Hong Kong Security Law Now Effective
Hong Kong’s new national security law gives Beijing broad and ambiguous powers to deal with several political offenses—such as separatism and collusion—with harsh sentences, including life in prison for some crimes.
The legislation was approved on 30 June 2020, with the goal of weeding out opposition to China’s dominant Communist Party. In 2019, hundreds of people protested against what was seen as mainland China’s attempt to diminish Hong Kong’s civil liberties, with some protesters clashing with police, looting and vandalizing businesses, and bringing the city’s airport to a full stop.
Crafted without significant contributions from Hong Kong authorities, such as city leader Carrie Lam, the law includes 66 articles and targets antigovernment protests, many of which have recently occurred in the former British colony.

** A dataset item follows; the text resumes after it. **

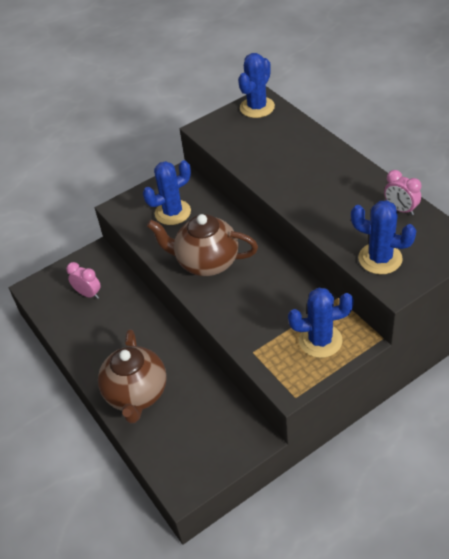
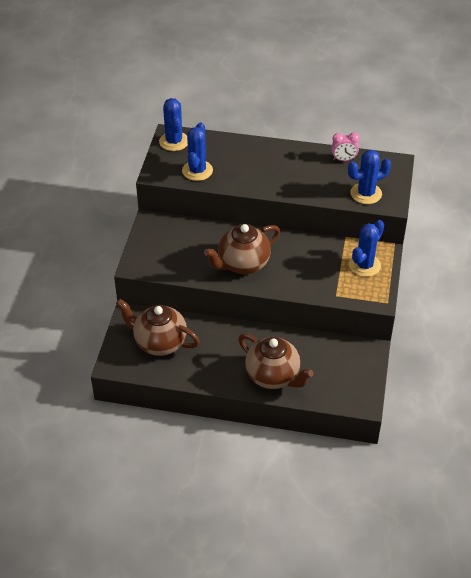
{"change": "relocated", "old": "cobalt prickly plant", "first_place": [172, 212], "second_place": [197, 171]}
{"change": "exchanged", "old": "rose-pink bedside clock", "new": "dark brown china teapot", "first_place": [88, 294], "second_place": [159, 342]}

The four big criminal categories are separatism, subversion, terrorism, and collusion with foreign countries, and critics of the law agree that its ambiguous wording broadens its applicability. The maximum sentence for any of the four crimes, depending on the action’s severity, is life imprisonment.
According to the security law, damaging government facilities is an act of subversion and interfering with transportation is a terrorist activity—specifically if such interference hurts people or significantly damages property.

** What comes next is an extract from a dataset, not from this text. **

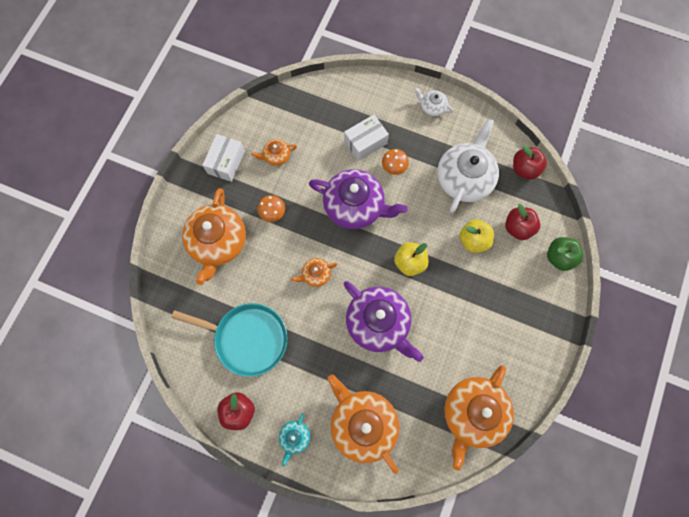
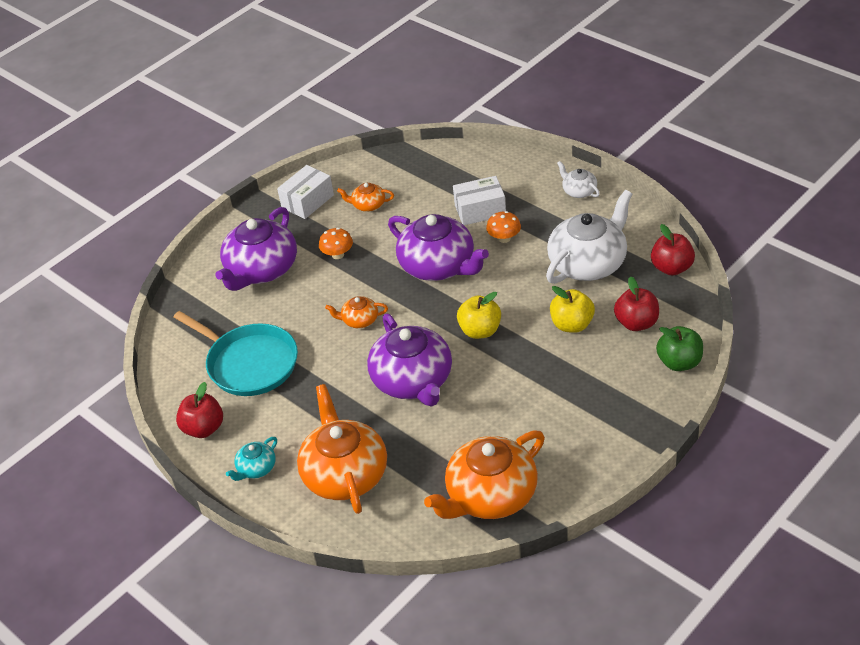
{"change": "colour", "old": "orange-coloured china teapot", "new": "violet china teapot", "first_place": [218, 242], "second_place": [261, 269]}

Although the city previously maintained a judicial system independent of Beijing, mainland China can now interfere, surpassing existing Hong Kong laws. The new law allows Beijing to install its representatives into Hong Kong’s legal framework, including a national security committee and a national security office that although based in the city will be composed of mainland Chinese officers and will defer to mainland Chinese law.
Beijing can now also step in on national security cases, which leaves room for anyone arrested under the new law to be tried on the mainland.
In a recent speech, Lam praised the security law as reflective of uniting one country and restoring stability.
Although the city’s government prohibited gatherings, including protests, of more than 50 people because of concerns of the novel coronavirus, thousands of protesters still surged throughout Hong Kong, demonstrating their frustration over the security law. In fact, the first arrest under the new law was made on 1 July when a man wearing a “Free Hong Kong” shirt carried a banner of a Hong Kong flag that called for its independence during demonstrations.